• [Dataset entries]:
== Segment start ==

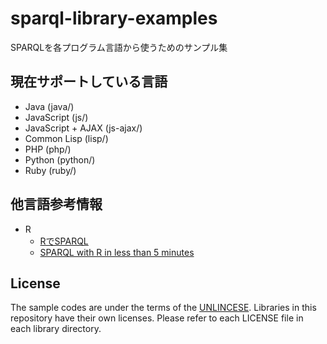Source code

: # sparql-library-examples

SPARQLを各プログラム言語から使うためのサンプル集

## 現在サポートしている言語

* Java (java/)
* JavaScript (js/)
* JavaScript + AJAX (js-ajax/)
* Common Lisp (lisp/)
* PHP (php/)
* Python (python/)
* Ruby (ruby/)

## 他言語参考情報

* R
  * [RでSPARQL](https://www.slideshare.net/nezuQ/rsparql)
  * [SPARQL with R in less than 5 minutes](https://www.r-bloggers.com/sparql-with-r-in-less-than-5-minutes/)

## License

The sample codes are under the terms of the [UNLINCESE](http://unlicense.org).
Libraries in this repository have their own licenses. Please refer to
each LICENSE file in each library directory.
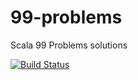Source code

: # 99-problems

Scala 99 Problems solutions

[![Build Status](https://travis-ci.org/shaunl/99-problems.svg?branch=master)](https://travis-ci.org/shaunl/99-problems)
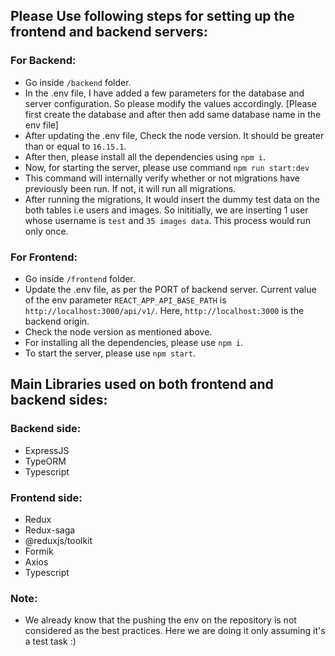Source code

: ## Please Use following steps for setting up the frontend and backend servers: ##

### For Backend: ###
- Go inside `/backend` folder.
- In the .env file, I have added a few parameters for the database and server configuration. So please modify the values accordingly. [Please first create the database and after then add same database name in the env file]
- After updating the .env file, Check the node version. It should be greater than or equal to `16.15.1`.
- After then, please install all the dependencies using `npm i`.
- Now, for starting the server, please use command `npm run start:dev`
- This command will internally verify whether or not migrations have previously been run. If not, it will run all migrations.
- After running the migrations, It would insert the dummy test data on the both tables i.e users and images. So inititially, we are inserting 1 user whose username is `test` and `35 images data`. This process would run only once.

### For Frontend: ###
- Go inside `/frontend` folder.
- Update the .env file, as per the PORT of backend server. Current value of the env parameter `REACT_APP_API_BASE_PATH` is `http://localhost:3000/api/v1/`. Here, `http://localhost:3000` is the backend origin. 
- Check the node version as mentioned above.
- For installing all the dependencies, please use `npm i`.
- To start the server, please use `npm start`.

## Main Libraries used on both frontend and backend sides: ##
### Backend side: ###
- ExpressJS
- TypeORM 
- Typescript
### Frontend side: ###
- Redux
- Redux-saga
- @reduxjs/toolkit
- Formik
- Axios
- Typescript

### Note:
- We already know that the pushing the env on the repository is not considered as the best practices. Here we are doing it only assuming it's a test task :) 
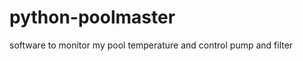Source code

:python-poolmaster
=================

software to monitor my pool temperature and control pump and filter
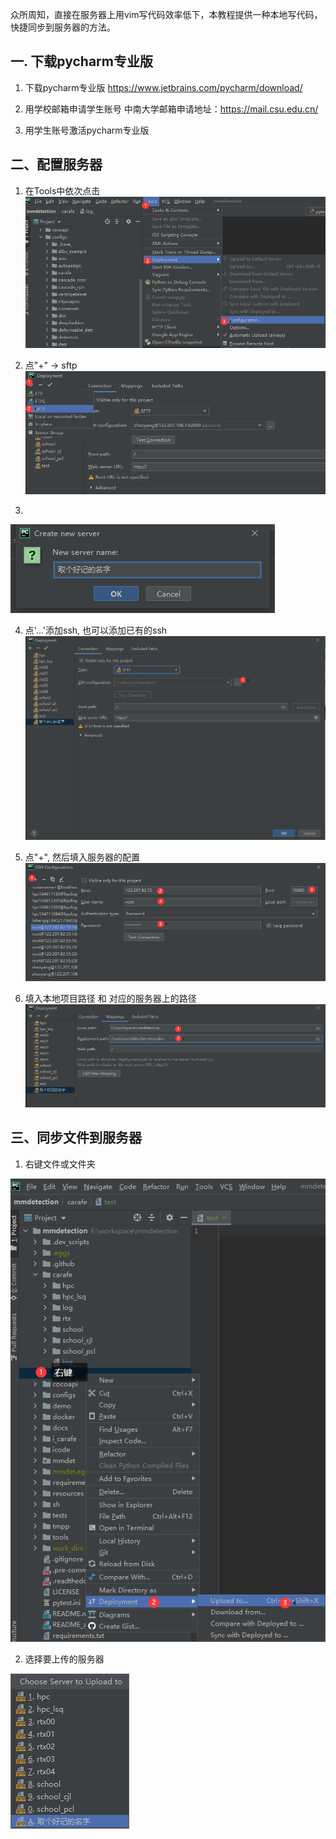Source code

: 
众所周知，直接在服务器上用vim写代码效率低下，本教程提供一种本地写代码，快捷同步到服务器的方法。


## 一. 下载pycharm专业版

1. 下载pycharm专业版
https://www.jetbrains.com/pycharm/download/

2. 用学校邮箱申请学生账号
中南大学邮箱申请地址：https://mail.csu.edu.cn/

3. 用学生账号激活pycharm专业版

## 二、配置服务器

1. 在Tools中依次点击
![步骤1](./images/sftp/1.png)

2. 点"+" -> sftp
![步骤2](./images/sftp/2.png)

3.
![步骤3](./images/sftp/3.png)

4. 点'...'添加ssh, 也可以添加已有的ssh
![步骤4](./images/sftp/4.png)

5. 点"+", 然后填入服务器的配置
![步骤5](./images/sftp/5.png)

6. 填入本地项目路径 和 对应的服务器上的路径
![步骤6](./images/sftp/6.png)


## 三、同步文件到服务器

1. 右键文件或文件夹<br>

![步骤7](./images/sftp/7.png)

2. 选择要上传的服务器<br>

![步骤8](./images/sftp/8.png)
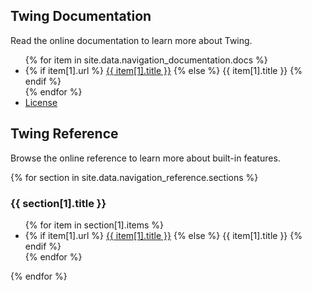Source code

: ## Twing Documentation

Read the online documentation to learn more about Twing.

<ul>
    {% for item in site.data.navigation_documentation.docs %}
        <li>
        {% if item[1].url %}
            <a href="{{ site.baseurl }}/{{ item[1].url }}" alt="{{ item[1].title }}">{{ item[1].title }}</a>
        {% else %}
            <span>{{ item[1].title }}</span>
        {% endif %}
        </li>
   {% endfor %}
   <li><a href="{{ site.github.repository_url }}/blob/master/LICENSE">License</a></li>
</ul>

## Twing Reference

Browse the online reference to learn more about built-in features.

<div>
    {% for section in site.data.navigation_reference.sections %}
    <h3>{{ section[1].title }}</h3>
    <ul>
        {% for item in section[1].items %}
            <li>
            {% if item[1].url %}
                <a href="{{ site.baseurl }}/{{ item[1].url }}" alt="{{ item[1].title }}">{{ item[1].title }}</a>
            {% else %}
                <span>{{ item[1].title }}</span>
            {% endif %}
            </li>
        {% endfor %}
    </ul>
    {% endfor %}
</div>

== Segment end ==

• [Goal of the exercise]:
Hand over the entries again, exactly as written and without the pictures.

• [Task output]:
Source code

: # sparql-library-examples

SPARQLを各プログラム言語から使うためのサンプル集

## 現在サポートしている言語

* Java (java/)
* JavaScript (js/)
* JavaScript + AJAX (js-ajax/)
* Common Lisp (lisp/)
* PHP (php/)
* Python (python/)
* Ruby (ruby/)

## 他言語参考情報

* R
  * [RでSPARQL](https://www.slideshare.net/nezuQ/rsparql)
  * [SPARQL with R in less than 5 minutes](https://www.r-bloggers.com/sparql-with-r-in-less-than-5-minutes/)

## License

The sample codes are under the terms of the [UNLINCESE](http://unlicense.org).
Libraries in this repository have their own licenses. Please refer to
each LICENSE file in each library directory.
Source code

: # 99-problems

Scala 99 Problems solutions

[![Build Status](https://travis-ci.org/shaunl/99-problems.svg?branch=master)](https://travis-ci.org/shaunl/99-problems)
Source code

: ## Please Use following steps for setting up the frontend and backend servers: ##

### For Backend: ###
- Go inside `/backend` folder.
- In the .env file, I have added a few parameters for the database and server configuration. So please modify the values accordingly. [Please first create the database and after then add same database name in the env file]
- After updating the .env file, Check the node version. It should be greater than or equal to `16.15.1`.
- After then, please install all the dependencies using `npm i`.
- Now, for starting the server, please use command `npm run start:dev`
- This command will internally verify whether or not migrations have previously been run. If not, it will run all migrations.
- After running the migrations, It would insert the dummy test data on the both tables i.e users and images. So inititially, we are inserting 1 user whose username is `test` and `35 images data`. This process would run only once.

### For Frontend: ###
- Go inside `/frontend` folder.
- Update the .env file, as per the PORT of backend server. Current value of the env parameter `REACT_APP_API_BASE_PATH` is `http://localhost:3000/api/v1/`. Here, `http://localhost:3000` is the backend origin. 
- Check the node version as mentioned above.
- For installing all the dependencies, please use `npm i`.
- To start the server, please use `npm start`.

## Main Libraries used on both frontend and backend sides: ##
### Backend side: ###
- ExpressJS
- TypeORM 
- Typescript
### Frontend side: ###
- Redux
- Redux-saga
- @reduxjs/toolkit
- Formik
- Axios
- Typescript

### Note:
- We already know that the pushing the env on the repository is not considered as the best practices. Here we are doing it only assuming it's a test task :) 
Source code

:python-poolmaster
=================

software to monitor my pool temperature and control pump and filter
Source code

: 
众所周知，直接在服务器上用vim写代码效率低下，本教程提供一种本地写代码，快捷同步到服务器的方法。


## 一. 下载pycharm专业版

1. 下载pycharm专业版
https://www.jetbrains.com/pycharm/download/

2. 用学校邮箱申请学生账号
中南大学邮箱申请地址：https://mail.csu.edu.cn/

3. 用学生账号激活pycharm专业版

## 二、配置服务器

1. 在Tools中依次点击
![步骤1](./images/sftp/1.png)

2. 点"+" -> sftp
![步骤2](./images/sftp/2.png)

3.
![步骤3](./images/sftp/3.png)

4. 点'...'添加ssh, 也可以添加已有的ssh
![步骤4](./images/sftp/4.png)

5. 点"+", 然后填入服务器的配置
![步骤5](./images/sftp/5.png)

6. 填入本地项目路径 和 对应的服务器上的路径
![步骤6](./images/sftp/6.png)


## 三、同步文件到服务器

1. 右键文件或文件夹<br>

![步骤7](./images/sftp/7.png)

2. 选择要上传的服务器<br>

![步骤8](./images/sftp/8.png)
Source code

: ## Twing Documentation

Read the online documentation to learn more about Twing.

<ul>
    {% for item in site.data.navigation_documentation.docs %}
        <li>
        {% if item[1].url %}
            <a href="{{ site.baseurl }}/{{ item[1].url }}" alt="{{ item[1].title }}">{{ item[1].title }}</a>
        {% else %}
            <span>{{ item[1].title }}</span>
        {% endif %}
        </li>
   {% endfor %}
   <li><a href="{{ site.github.repository_url }}/blob/master/LICENSE">License</a></li>
</ul>

## Twing Reference

Browse the online reference to learn more about built-in features.

<div>
    {% for section in site.data.navigation_reference.sections %}
    <h3>{{ section[1].title }}</h3>
    <ul>
        {% for item in section[1].items %}
            <li>
            {% if item[1].url %}
                <a href="{{ site.baseurl }}/{{ item[1].url }}" alt="{{ item[1].title }}">{{ item[1].title }}</a>
            {% else %}
                <span>{{ item[1].title }}</span>
            {% endif %}
            </li>
        {% endfor %}
    </ul>
    {% endfor %}
</div>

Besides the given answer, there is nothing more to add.